En l’espèce, chacune des parties conservera la charge de ses propres dépens.
Par ailleurs, Madame [G] [X] et Monsieur [R] [H] seront déboutés de leur demande de voir compris dans les dépens les frais d’expertise.
Le jugement en date du 29 juin 2017 désignation Monsieur [I] [N] a mis à la charge de Monsieur [E] [H] les frais de cette expertise.
Il en est de même du jugement en date du 29 juin 2017 désignant Monsieur [D] [W], en qualité d’expert, ultérieurement remplacé par Monsieur [P] [A].
Il n’est pas démontré que Madame [G] [X] et Monsieur [R] [H] aient supportés les frais d’expertise.
Ils seront donc déboutés de leur demande à ce titre.

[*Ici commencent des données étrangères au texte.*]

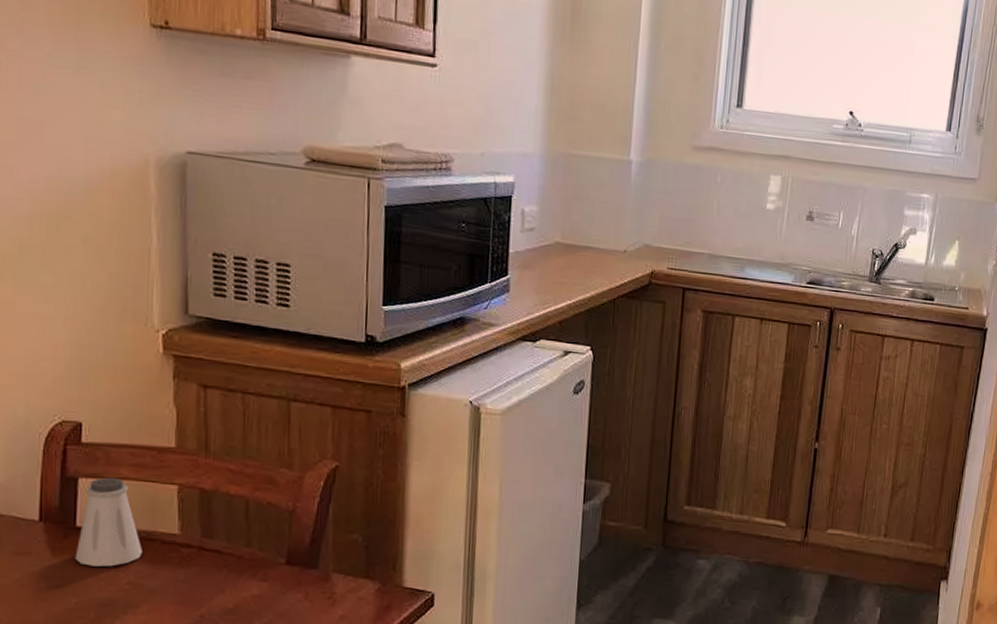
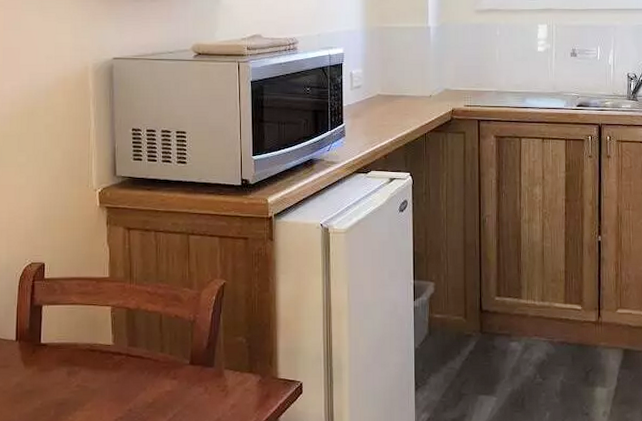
saltshaker: present [75,477,142,567] -> none [40,303,87,374]

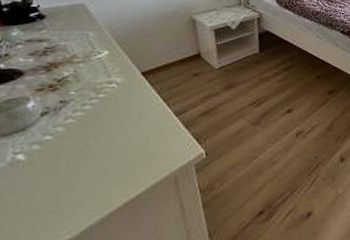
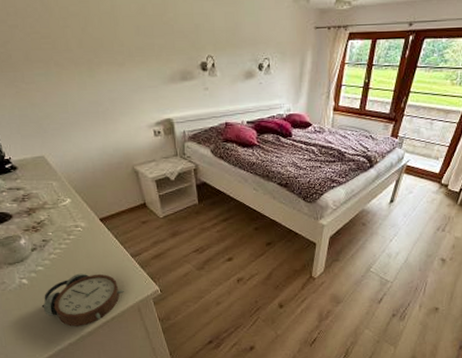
alarm clock: none [37,139,159,214] -> present [41,273,124,327]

b) Sur les frais irrépétibles
Il résulte des dispositions de l’article 700 du Code de procédure civile que « dans toutes les instances, le juge condamne la partie tenue aux dépens ou, à défaut, la partie perdante, à payer à l’autre partie la somme qu’il détermine, au titre des frais exposés et non compris dans les dépens. Le juge tient compte de l’équité ou de la situation économique de la partie condamnée. Il peut, même d’office, pour des raisons tirées des mêmes considérations, dire qu’il n’y a pas lieu à cette condamnation. »
En l’espèce, l’équité ne commande pas qu’il soit fait application des dispositions de l’article 700 du Code de procédure civile.
4)° Sur l’exécution provisoire
Aux termes de l’article 514 du Code de procédure civile, dans sa rédaction issue de l’article 3 du décret du 11 décembre 2019, les décisions de première instance sont de droit exécutoires à titre provisoire à moins que la loi ou la décision rendue n’en dispose autrement.
En l’espèce, aucun élément résultant de la présente procédure ne justifie que l’exécutoire provisoire soit écartée.
PAR CES MOTIFS
Le Tribunal, statuant par jugement contradictoire rendu en premier ressort,
CONDAMNE Monsieur [B] [O] à payer à Madame [G] [X] et Monsieur [R] [H] la somme de 2.804,00 € avec intérêts au taux légal à compter de la présente décision ;
DEBOUTE Monsieur [B] [O] de sa demande de dommages et intérêts au titre de son préjudice moral ;
DEBOUTE Madame [G] [X] et Monsieur [R] [H] de leur demande de dommages et intérêts au titre de leur préjudice moral ;
DIT que chaque partie conservera la charge de ses dépens ;
DIT n’y avoir lieu à application des dispositions de l’article 700 du Code de procédure civile ;
RAPPELLE que la décision est exécutoire de plein droit.